- _Exercise instructions_: If a record below holds a picture, drop the picture and copy everything else exactly.

- _Material supplied_:
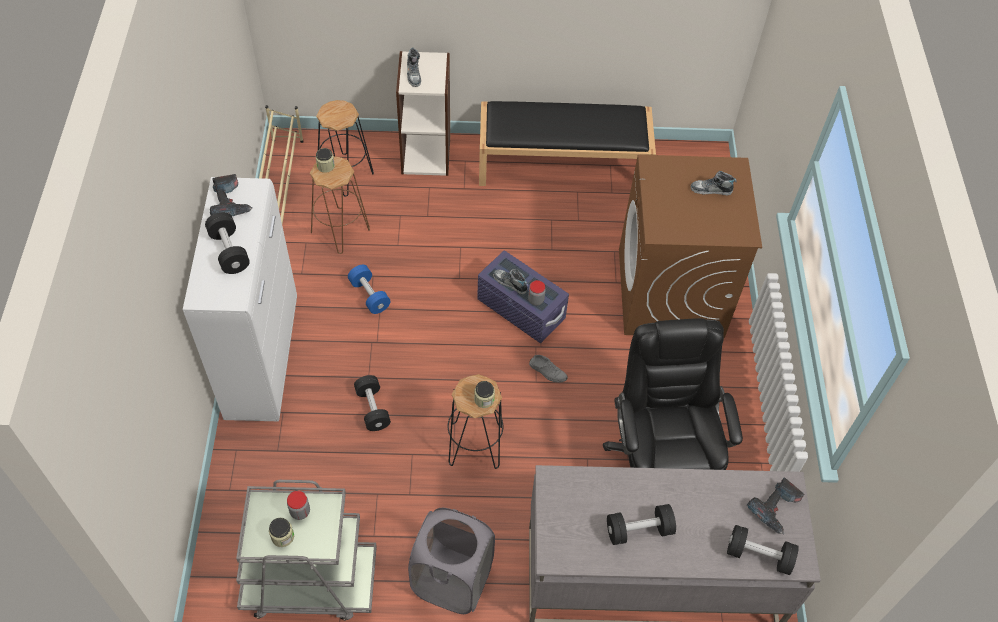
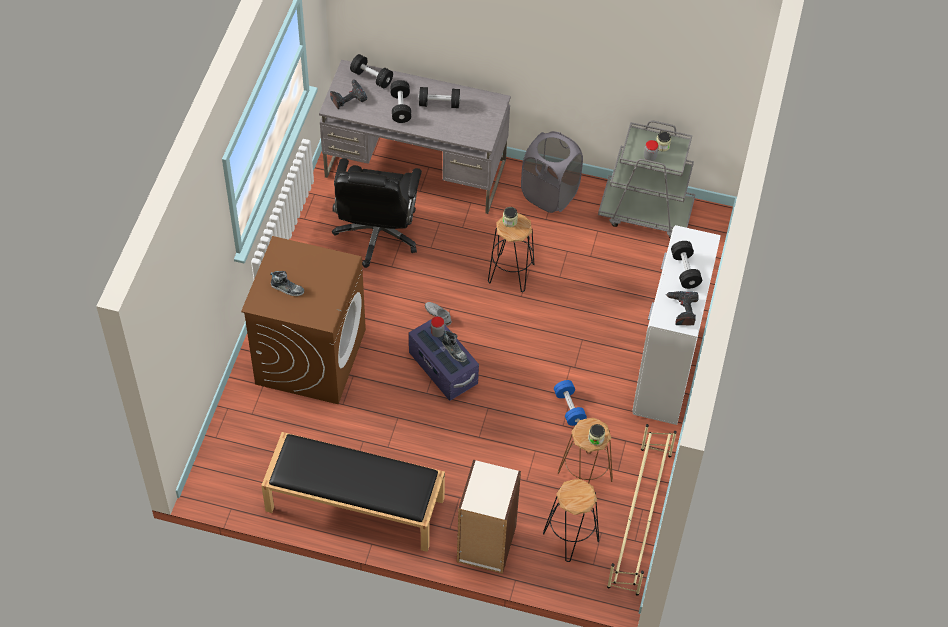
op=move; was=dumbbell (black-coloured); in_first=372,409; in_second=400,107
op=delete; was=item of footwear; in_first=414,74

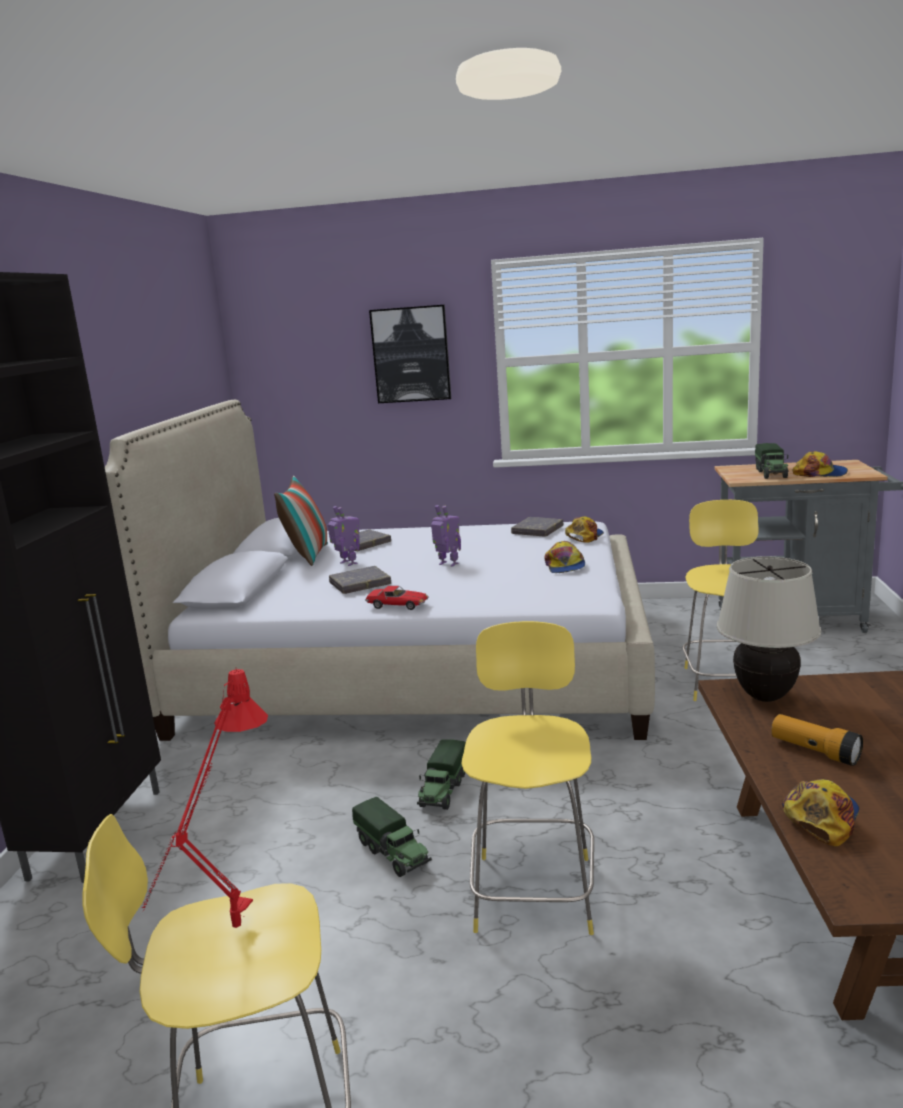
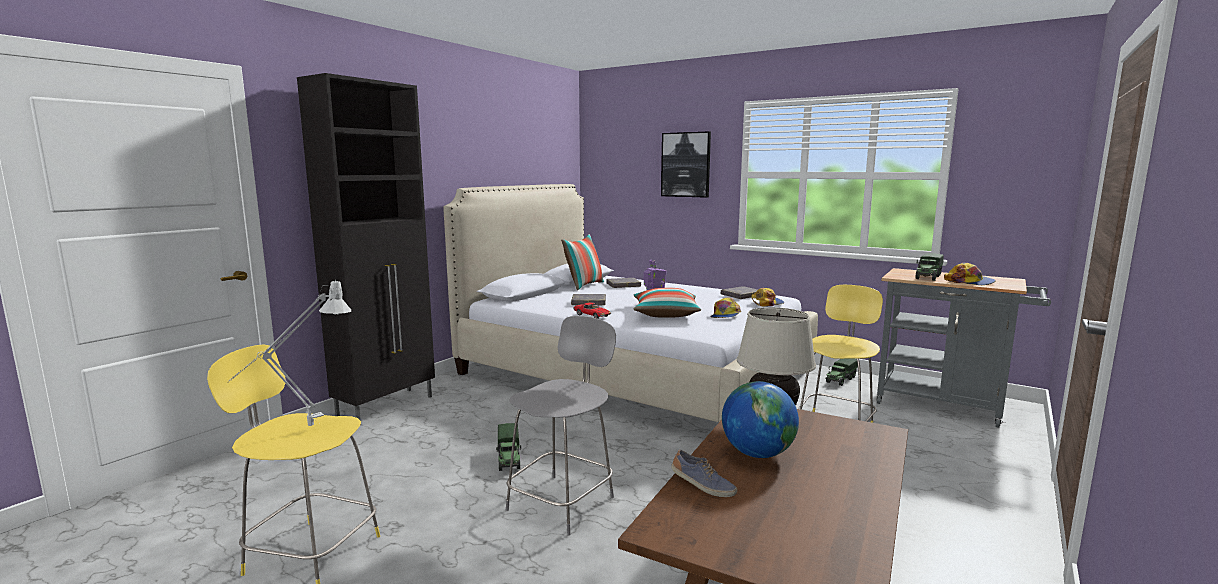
op=recolor; was=table lamp (red-coloured); now=table lamp (greyish); in_first=230,938; in_second=303,429
op=recolor; was=stool seat (yellowish); now=stool seat (greyish); in_first=534,889; in_second=563,501
op=insert; now=pillow; in_second=665,314
op=replace; was=baseball cap; now=item of footwear; in_first=820,816; in_second=702,486
op=replace; was=torch; now=desk globe; in_first=815,751; in_second=757,453
op=move; was=model truck; in_first=443,790; in_second=840,380
op=delete; was=model robot; in_first=347,563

- _Completed exercise_:
op=move; was=dumbbell (black-coloured); in_first=372,409; in_second=400,107
op=delete; was=item of footwear; in_first=414,74

op=recolor; was=table lamp (red-coloured); now=table lamp (greyish); in_first=230,938; in_second=303,429
op=recolor; was=stool seat (yellowish); now=stool seat (greyish); in_first=534,889; in_second=563,501
op=insert; now=pillow; in_second=665,314
op=replace; was=baseball cap; now=item of footwear; in_first=820,816; in_second=702,486
op=replace; was=torch; now=desk globe; in_first=815,751; in_second=757,453
op=move; was=model truck; in_first=443,790; in_second=840,380
op=delete; was=model robot; in_first=347,563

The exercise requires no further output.